What is the asymptotic behavior of the function given below.
$$f(x)=\pi (x)-\frac{x}{\log x}$$
$$f(x)=O(g(x))$$
What can be $g(x)$? Also what is the asymptotic behavior of the $h(x)=f(x)-g(x)$. My point is can we write prime counting function something like this.
$$\pi (x)=a_{1}\frac{x}{\log x}+a_{2}g(x)+a_{3}h(x)+\dots$$
This equals means literally equal not asymptotic equal.
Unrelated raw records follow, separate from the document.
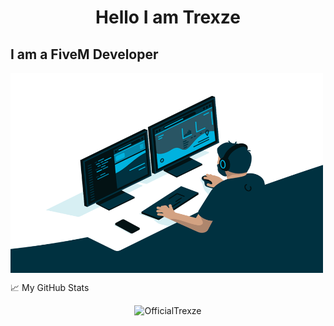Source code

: <h1 align="center">Hello I am Trexze
  
 ## I am a FiveM Developer
  
<img align="center" alt="GIF" src="https://github.com/OfficialTrexze/OfficialTrexze/blob/main/code.gif?raw=true" width="500" height="320" />
  
 📈 My GitHub Stats

<p align="center"> <img src="https://github-readme-stats.vercel.app/api?username=OfficialTrexze&show_icons=true&theme=gotham" alt="OfficialTrexze" />
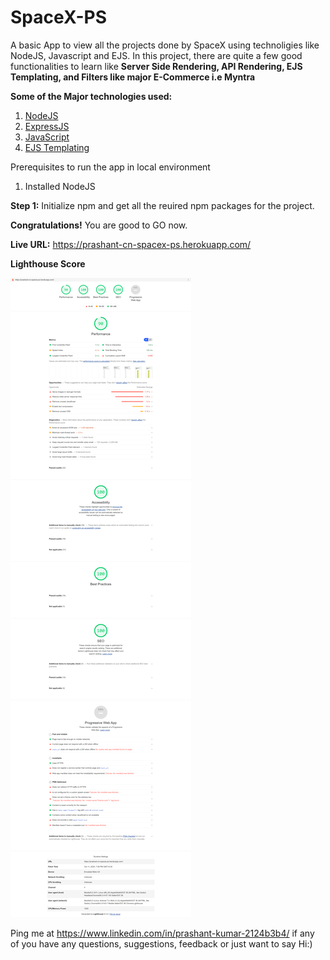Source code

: # SpaceX-PS
A basic App to view all the projects done by SpaceX using technoligies like NodeJS, Javascript and EJS. In this project, there are quite a few good functionalities to learn like <b>Server Side Rendering, API Rendering, EJS Templating, and Filters like major E-Commerce i.e Myntra</b>

<b>Some of the Major technologies used:</b>
1. <a href="https://nodejs.org/" target="_blank">NodeJS</a>
2. <a href="https://expressjs.com/" target="_blank">ExpressJS</a>
3. <a href="https://javascript.info/" target="_blank">JavaScript</a>
4. <a href="https://ejs.co/" target="_blank">EJS Templating</a>



Prerequisites to run the app in local environment
1. Installed NodeJS


<b>Step 1:</b>
Initialize npm and get all the reuired npm packages for the project.

<b>Congratulations!</b> You are good to GO now.

<b>Live URL:</b> https://prashant-cn-spacex-ps.herokuapp.com/


<b>Lighthouse Score</b>

<img src='lighthouse/spacex-lighthouse.png' alt="App to view all the projects done by SpaceX">

Ping me at https://www.linkedin.com/in/prashant-kumar-2124b3b4/
if any of you have any questions, suggestions, feedback or just want to say Hi:)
In fact, a better estimate of the prime counting function is $\DeclareMathOperator{\Li}{Li} \Li(x) := \displaystyle\int_2^\infty \frac{\mathrm{d}x}{\log x},$ which can be shown to be $\dfrac{x}{\log x} + \dfrac{x}{(\log x)^2} + \dots + \dfrac{n!x}{(\log x)^{n+1}} (1 + \epsilon(x)),$ with $\epsilon(x) \to 0$ as $x \to \infty$.
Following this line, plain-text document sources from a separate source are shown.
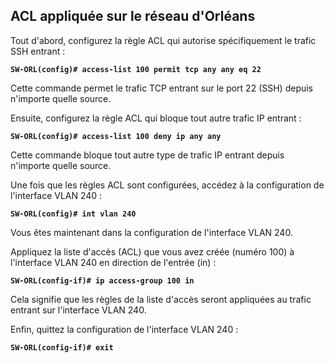 ## ACL appliquée sur le réseau d'Orléans

Tout d'abord, configurez la règle ACL qui autorise spécifiquement le trafic SSH entrant :

**`SW-ORL(config)# access-list 100 permit tcp any any eq 22`**
</br>

Cette commande permet le trafic TCP entrant sur le port 22 (SSH) depuis n'importe quelle source.

Ensuite, configurez la règle ACL qui bloque tout autre trafic IP entrant :


**`SW-ORL(config)# access-list 100 deny ip any any`**
</br>

Cette commande bloque tout autre type de trafic IP entrant depuis n'importe quelle source.

Une fois que les règles ACL sont configurées, accédez à la configuration de l'interface VLAN 240 :

**`SW-ORL(config)# int vlan 240`**
</br>

Vous êtes maintenant dans la configuration de l'interface VLAN 240.

Appliquez la liste d'accès (ACL) que vous avez créée (numéro 100) à l'interface VLAN 240 en direction de l'entrée (in) :


**`SW-ORL(config-if)# ip access-group 100 in`**
</br>

Cela signifie que les règles de la liste d'accès seront appliquées au trafic entrant sur l'interface VLAN 240.

Enfin, quittez la configuration de l'interface VLAN 240 :

**`SW-ORL(config-if)# exit`**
It has been shown (in fact, from Hadamard's original complete proof of the prime number theorem) that $\pi(x) = \Li(x) + O(xe^{-a\sqrt{\log x}})$ for some constant $a$. What this means is that $$\pi(x) = \frac{x}{\log x} \sum_{k=0}^{m - 1}{\frac{k!}{(\log x)^k}} + O\left(\frac{x}{(\log x)^{m + 1}}\right)$$ for every $m$.
To complete this story, I'd like to point out that the Riemann Hypothesis is equivalent to $$\pi(x)=\text{Li}(x)+O(\sqrt{x}\log x),$$ which also comes straight from the original residue calculus method of Hadamard and de la Valee Poussin.